Copy the entries from the start through the line containing "0: (72, 198)", substituting "units" for "pixels" and changing nothing else.

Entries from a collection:

***

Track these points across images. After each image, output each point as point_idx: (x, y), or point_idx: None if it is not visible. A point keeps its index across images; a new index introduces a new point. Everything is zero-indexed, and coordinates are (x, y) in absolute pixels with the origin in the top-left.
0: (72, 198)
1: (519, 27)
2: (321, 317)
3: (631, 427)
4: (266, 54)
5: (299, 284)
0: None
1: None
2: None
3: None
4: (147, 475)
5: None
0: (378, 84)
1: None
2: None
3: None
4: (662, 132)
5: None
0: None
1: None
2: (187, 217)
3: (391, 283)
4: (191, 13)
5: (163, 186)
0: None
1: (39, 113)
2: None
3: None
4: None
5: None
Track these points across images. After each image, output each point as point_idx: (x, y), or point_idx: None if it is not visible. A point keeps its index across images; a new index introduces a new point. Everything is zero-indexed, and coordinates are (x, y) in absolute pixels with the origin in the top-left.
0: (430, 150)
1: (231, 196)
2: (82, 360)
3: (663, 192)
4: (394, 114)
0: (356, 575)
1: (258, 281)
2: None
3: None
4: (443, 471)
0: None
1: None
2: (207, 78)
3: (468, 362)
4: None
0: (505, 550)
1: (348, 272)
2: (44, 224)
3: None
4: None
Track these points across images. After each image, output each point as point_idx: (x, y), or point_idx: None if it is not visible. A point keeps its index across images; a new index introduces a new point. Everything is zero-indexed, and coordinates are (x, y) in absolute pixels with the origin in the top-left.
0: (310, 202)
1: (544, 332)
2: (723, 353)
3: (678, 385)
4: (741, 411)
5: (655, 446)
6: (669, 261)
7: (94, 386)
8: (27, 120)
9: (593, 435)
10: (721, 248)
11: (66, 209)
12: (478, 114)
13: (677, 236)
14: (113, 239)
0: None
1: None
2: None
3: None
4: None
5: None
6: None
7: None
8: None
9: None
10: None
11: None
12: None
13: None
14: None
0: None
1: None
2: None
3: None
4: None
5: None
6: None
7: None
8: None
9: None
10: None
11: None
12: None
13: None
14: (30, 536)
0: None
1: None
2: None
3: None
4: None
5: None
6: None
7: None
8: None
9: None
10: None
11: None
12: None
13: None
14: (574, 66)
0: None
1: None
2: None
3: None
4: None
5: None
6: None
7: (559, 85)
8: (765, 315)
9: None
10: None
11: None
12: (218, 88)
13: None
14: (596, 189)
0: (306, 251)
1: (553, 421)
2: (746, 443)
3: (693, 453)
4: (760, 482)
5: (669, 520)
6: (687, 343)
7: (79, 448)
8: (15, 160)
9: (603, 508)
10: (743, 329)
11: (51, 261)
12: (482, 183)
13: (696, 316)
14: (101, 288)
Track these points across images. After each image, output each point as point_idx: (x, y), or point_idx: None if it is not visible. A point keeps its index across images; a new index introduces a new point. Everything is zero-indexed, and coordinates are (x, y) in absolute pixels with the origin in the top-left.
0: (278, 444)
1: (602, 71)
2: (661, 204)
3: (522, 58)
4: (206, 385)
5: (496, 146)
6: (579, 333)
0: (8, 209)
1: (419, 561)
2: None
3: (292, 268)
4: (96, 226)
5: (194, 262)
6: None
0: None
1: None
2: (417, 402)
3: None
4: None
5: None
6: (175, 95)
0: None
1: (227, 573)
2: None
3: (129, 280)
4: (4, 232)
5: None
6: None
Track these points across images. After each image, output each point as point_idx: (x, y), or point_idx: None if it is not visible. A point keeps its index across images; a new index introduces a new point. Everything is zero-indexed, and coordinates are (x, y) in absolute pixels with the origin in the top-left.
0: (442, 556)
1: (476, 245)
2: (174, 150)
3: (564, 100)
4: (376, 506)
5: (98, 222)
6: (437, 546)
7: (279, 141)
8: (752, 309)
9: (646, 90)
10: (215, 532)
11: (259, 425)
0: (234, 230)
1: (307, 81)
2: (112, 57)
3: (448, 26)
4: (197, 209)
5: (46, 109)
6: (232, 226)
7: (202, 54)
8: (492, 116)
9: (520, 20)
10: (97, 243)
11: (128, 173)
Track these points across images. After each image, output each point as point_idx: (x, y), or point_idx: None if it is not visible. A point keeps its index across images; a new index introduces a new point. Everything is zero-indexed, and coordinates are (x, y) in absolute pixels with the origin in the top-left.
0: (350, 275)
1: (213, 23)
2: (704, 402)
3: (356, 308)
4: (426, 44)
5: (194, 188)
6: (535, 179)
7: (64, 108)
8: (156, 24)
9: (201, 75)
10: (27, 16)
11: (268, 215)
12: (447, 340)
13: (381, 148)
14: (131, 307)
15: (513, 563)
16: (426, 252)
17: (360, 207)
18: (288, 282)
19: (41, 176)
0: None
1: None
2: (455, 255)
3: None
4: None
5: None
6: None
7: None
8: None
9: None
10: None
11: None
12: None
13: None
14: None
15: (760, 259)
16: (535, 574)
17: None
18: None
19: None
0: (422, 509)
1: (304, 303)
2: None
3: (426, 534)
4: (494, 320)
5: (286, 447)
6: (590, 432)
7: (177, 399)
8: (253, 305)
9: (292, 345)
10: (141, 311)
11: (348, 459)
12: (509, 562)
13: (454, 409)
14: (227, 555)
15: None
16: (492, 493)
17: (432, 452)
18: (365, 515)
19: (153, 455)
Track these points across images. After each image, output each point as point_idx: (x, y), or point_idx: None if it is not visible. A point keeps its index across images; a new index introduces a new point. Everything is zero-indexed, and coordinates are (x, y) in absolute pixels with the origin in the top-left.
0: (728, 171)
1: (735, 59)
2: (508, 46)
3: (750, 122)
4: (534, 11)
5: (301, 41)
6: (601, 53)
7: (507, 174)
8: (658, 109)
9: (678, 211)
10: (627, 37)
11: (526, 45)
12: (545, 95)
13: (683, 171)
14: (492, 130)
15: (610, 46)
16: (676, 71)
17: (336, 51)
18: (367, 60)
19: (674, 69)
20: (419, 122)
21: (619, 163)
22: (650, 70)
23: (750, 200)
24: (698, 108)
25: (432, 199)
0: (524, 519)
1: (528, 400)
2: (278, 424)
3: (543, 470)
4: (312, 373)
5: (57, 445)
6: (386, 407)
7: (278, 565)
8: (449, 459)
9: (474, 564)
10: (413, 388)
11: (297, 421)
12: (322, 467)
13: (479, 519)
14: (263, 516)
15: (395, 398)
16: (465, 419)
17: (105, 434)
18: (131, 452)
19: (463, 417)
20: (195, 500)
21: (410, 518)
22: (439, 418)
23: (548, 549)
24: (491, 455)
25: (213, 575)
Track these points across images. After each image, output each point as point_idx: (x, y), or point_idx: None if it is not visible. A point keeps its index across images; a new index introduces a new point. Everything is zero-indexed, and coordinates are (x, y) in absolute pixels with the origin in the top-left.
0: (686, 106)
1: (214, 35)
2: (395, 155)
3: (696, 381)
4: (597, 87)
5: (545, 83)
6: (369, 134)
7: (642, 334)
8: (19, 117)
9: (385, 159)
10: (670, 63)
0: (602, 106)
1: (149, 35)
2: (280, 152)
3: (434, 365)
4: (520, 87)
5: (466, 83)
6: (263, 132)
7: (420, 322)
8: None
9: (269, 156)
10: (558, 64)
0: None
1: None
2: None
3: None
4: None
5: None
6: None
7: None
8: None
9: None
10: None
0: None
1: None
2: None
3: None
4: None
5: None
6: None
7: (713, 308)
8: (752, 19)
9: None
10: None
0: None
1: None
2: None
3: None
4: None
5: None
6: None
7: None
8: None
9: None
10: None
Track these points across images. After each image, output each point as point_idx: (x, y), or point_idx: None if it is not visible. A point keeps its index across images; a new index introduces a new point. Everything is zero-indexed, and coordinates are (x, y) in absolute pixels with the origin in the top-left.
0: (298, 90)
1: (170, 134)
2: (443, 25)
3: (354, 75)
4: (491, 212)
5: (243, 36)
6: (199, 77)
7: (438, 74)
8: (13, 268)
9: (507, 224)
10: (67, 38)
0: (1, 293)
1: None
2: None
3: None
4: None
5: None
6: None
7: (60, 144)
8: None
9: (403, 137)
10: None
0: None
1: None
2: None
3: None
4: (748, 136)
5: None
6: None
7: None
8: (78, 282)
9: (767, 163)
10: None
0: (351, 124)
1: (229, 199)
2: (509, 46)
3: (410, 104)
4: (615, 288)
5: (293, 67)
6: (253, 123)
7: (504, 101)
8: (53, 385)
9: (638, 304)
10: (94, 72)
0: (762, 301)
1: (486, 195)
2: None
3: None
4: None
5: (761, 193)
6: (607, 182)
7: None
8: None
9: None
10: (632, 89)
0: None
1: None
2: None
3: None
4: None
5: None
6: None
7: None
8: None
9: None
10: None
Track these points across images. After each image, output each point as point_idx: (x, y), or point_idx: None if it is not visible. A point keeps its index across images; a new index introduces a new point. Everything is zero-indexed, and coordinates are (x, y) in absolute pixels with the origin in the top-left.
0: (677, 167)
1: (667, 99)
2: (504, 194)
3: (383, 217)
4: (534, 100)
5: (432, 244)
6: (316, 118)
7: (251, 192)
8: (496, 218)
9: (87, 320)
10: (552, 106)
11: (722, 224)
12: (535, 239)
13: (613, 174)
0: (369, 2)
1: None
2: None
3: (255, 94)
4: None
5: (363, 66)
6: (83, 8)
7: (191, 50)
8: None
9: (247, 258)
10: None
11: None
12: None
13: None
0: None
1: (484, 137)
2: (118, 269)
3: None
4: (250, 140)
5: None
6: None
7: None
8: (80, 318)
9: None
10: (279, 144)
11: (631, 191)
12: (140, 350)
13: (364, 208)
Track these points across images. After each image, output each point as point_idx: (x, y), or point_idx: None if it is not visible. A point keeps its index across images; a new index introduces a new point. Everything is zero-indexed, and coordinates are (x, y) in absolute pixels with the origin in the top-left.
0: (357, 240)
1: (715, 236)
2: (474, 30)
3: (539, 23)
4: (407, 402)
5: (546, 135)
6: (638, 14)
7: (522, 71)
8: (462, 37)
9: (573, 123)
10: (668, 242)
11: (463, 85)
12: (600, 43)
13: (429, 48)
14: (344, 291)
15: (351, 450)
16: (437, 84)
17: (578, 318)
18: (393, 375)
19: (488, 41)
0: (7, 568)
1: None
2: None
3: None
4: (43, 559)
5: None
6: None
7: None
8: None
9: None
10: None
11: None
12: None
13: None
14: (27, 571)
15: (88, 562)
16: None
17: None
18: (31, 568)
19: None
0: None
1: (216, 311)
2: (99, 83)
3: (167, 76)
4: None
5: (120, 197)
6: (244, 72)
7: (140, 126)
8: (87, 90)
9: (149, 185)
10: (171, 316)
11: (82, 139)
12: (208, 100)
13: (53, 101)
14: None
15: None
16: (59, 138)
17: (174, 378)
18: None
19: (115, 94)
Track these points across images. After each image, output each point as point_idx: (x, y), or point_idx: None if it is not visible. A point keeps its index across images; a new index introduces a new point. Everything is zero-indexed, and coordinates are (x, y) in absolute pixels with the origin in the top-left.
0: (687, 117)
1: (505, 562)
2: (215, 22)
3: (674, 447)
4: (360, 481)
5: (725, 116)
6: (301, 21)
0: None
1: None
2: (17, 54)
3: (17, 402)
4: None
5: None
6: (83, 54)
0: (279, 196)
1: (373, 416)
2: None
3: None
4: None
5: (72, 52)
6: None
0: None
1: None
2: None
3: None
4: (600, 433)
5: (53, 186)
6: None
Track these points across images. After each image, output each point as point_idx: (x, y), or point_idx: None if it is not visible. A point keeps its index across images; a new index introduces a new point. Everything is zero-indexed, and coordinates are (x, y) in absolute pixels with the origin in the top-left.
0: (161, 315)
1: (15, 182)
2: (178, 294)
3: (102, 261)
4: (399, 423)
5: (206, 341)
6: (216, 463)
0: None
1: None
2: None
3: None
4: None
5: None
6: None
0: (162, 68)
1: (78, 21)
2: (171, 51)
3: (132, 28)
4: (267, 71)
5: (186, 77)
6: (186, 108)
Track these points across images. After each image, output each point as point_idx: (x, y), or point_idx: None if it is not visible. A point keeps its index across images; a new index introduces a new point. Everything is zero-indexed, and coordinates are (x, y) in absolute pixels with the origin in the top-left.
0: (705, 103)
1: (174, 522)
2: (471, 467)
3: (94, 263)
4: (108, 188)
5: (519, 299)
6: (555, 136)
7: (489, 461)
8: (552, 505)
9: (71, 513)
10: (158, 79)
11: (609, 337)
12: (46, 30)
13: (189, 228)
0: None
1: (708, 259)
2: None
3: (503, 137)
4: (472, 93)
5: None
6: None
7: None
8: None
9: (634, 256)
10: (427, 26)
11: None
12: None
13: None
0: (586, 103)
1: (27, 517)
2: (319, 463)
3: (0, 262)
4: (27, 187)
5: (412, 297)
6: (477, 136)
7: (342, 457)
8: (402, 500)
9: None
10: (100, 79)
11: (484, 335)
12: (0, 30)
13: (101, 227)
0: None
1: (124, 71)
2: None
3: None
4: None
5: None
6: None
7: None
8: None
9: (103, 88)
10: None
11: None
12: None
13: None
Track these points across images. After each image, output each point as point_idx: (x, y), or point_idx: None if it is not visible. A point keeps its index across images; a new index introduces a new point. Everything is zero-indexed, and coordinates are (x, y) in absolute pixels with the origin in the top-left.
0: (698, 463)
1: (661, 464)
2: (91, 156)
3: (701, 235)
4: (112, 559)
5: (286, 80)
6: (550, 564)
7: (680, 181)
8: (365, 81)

***

Task response.
Track these points across images. After each image, output each point as point_idx: (x, y), or point_idx: None if it is not visible. A point keeps its index across images; a new index introduces a new point. Everything is zero-indexed, and coordinates are (x, y) in absolute units with the origin in the top-left.
0: (72, 198)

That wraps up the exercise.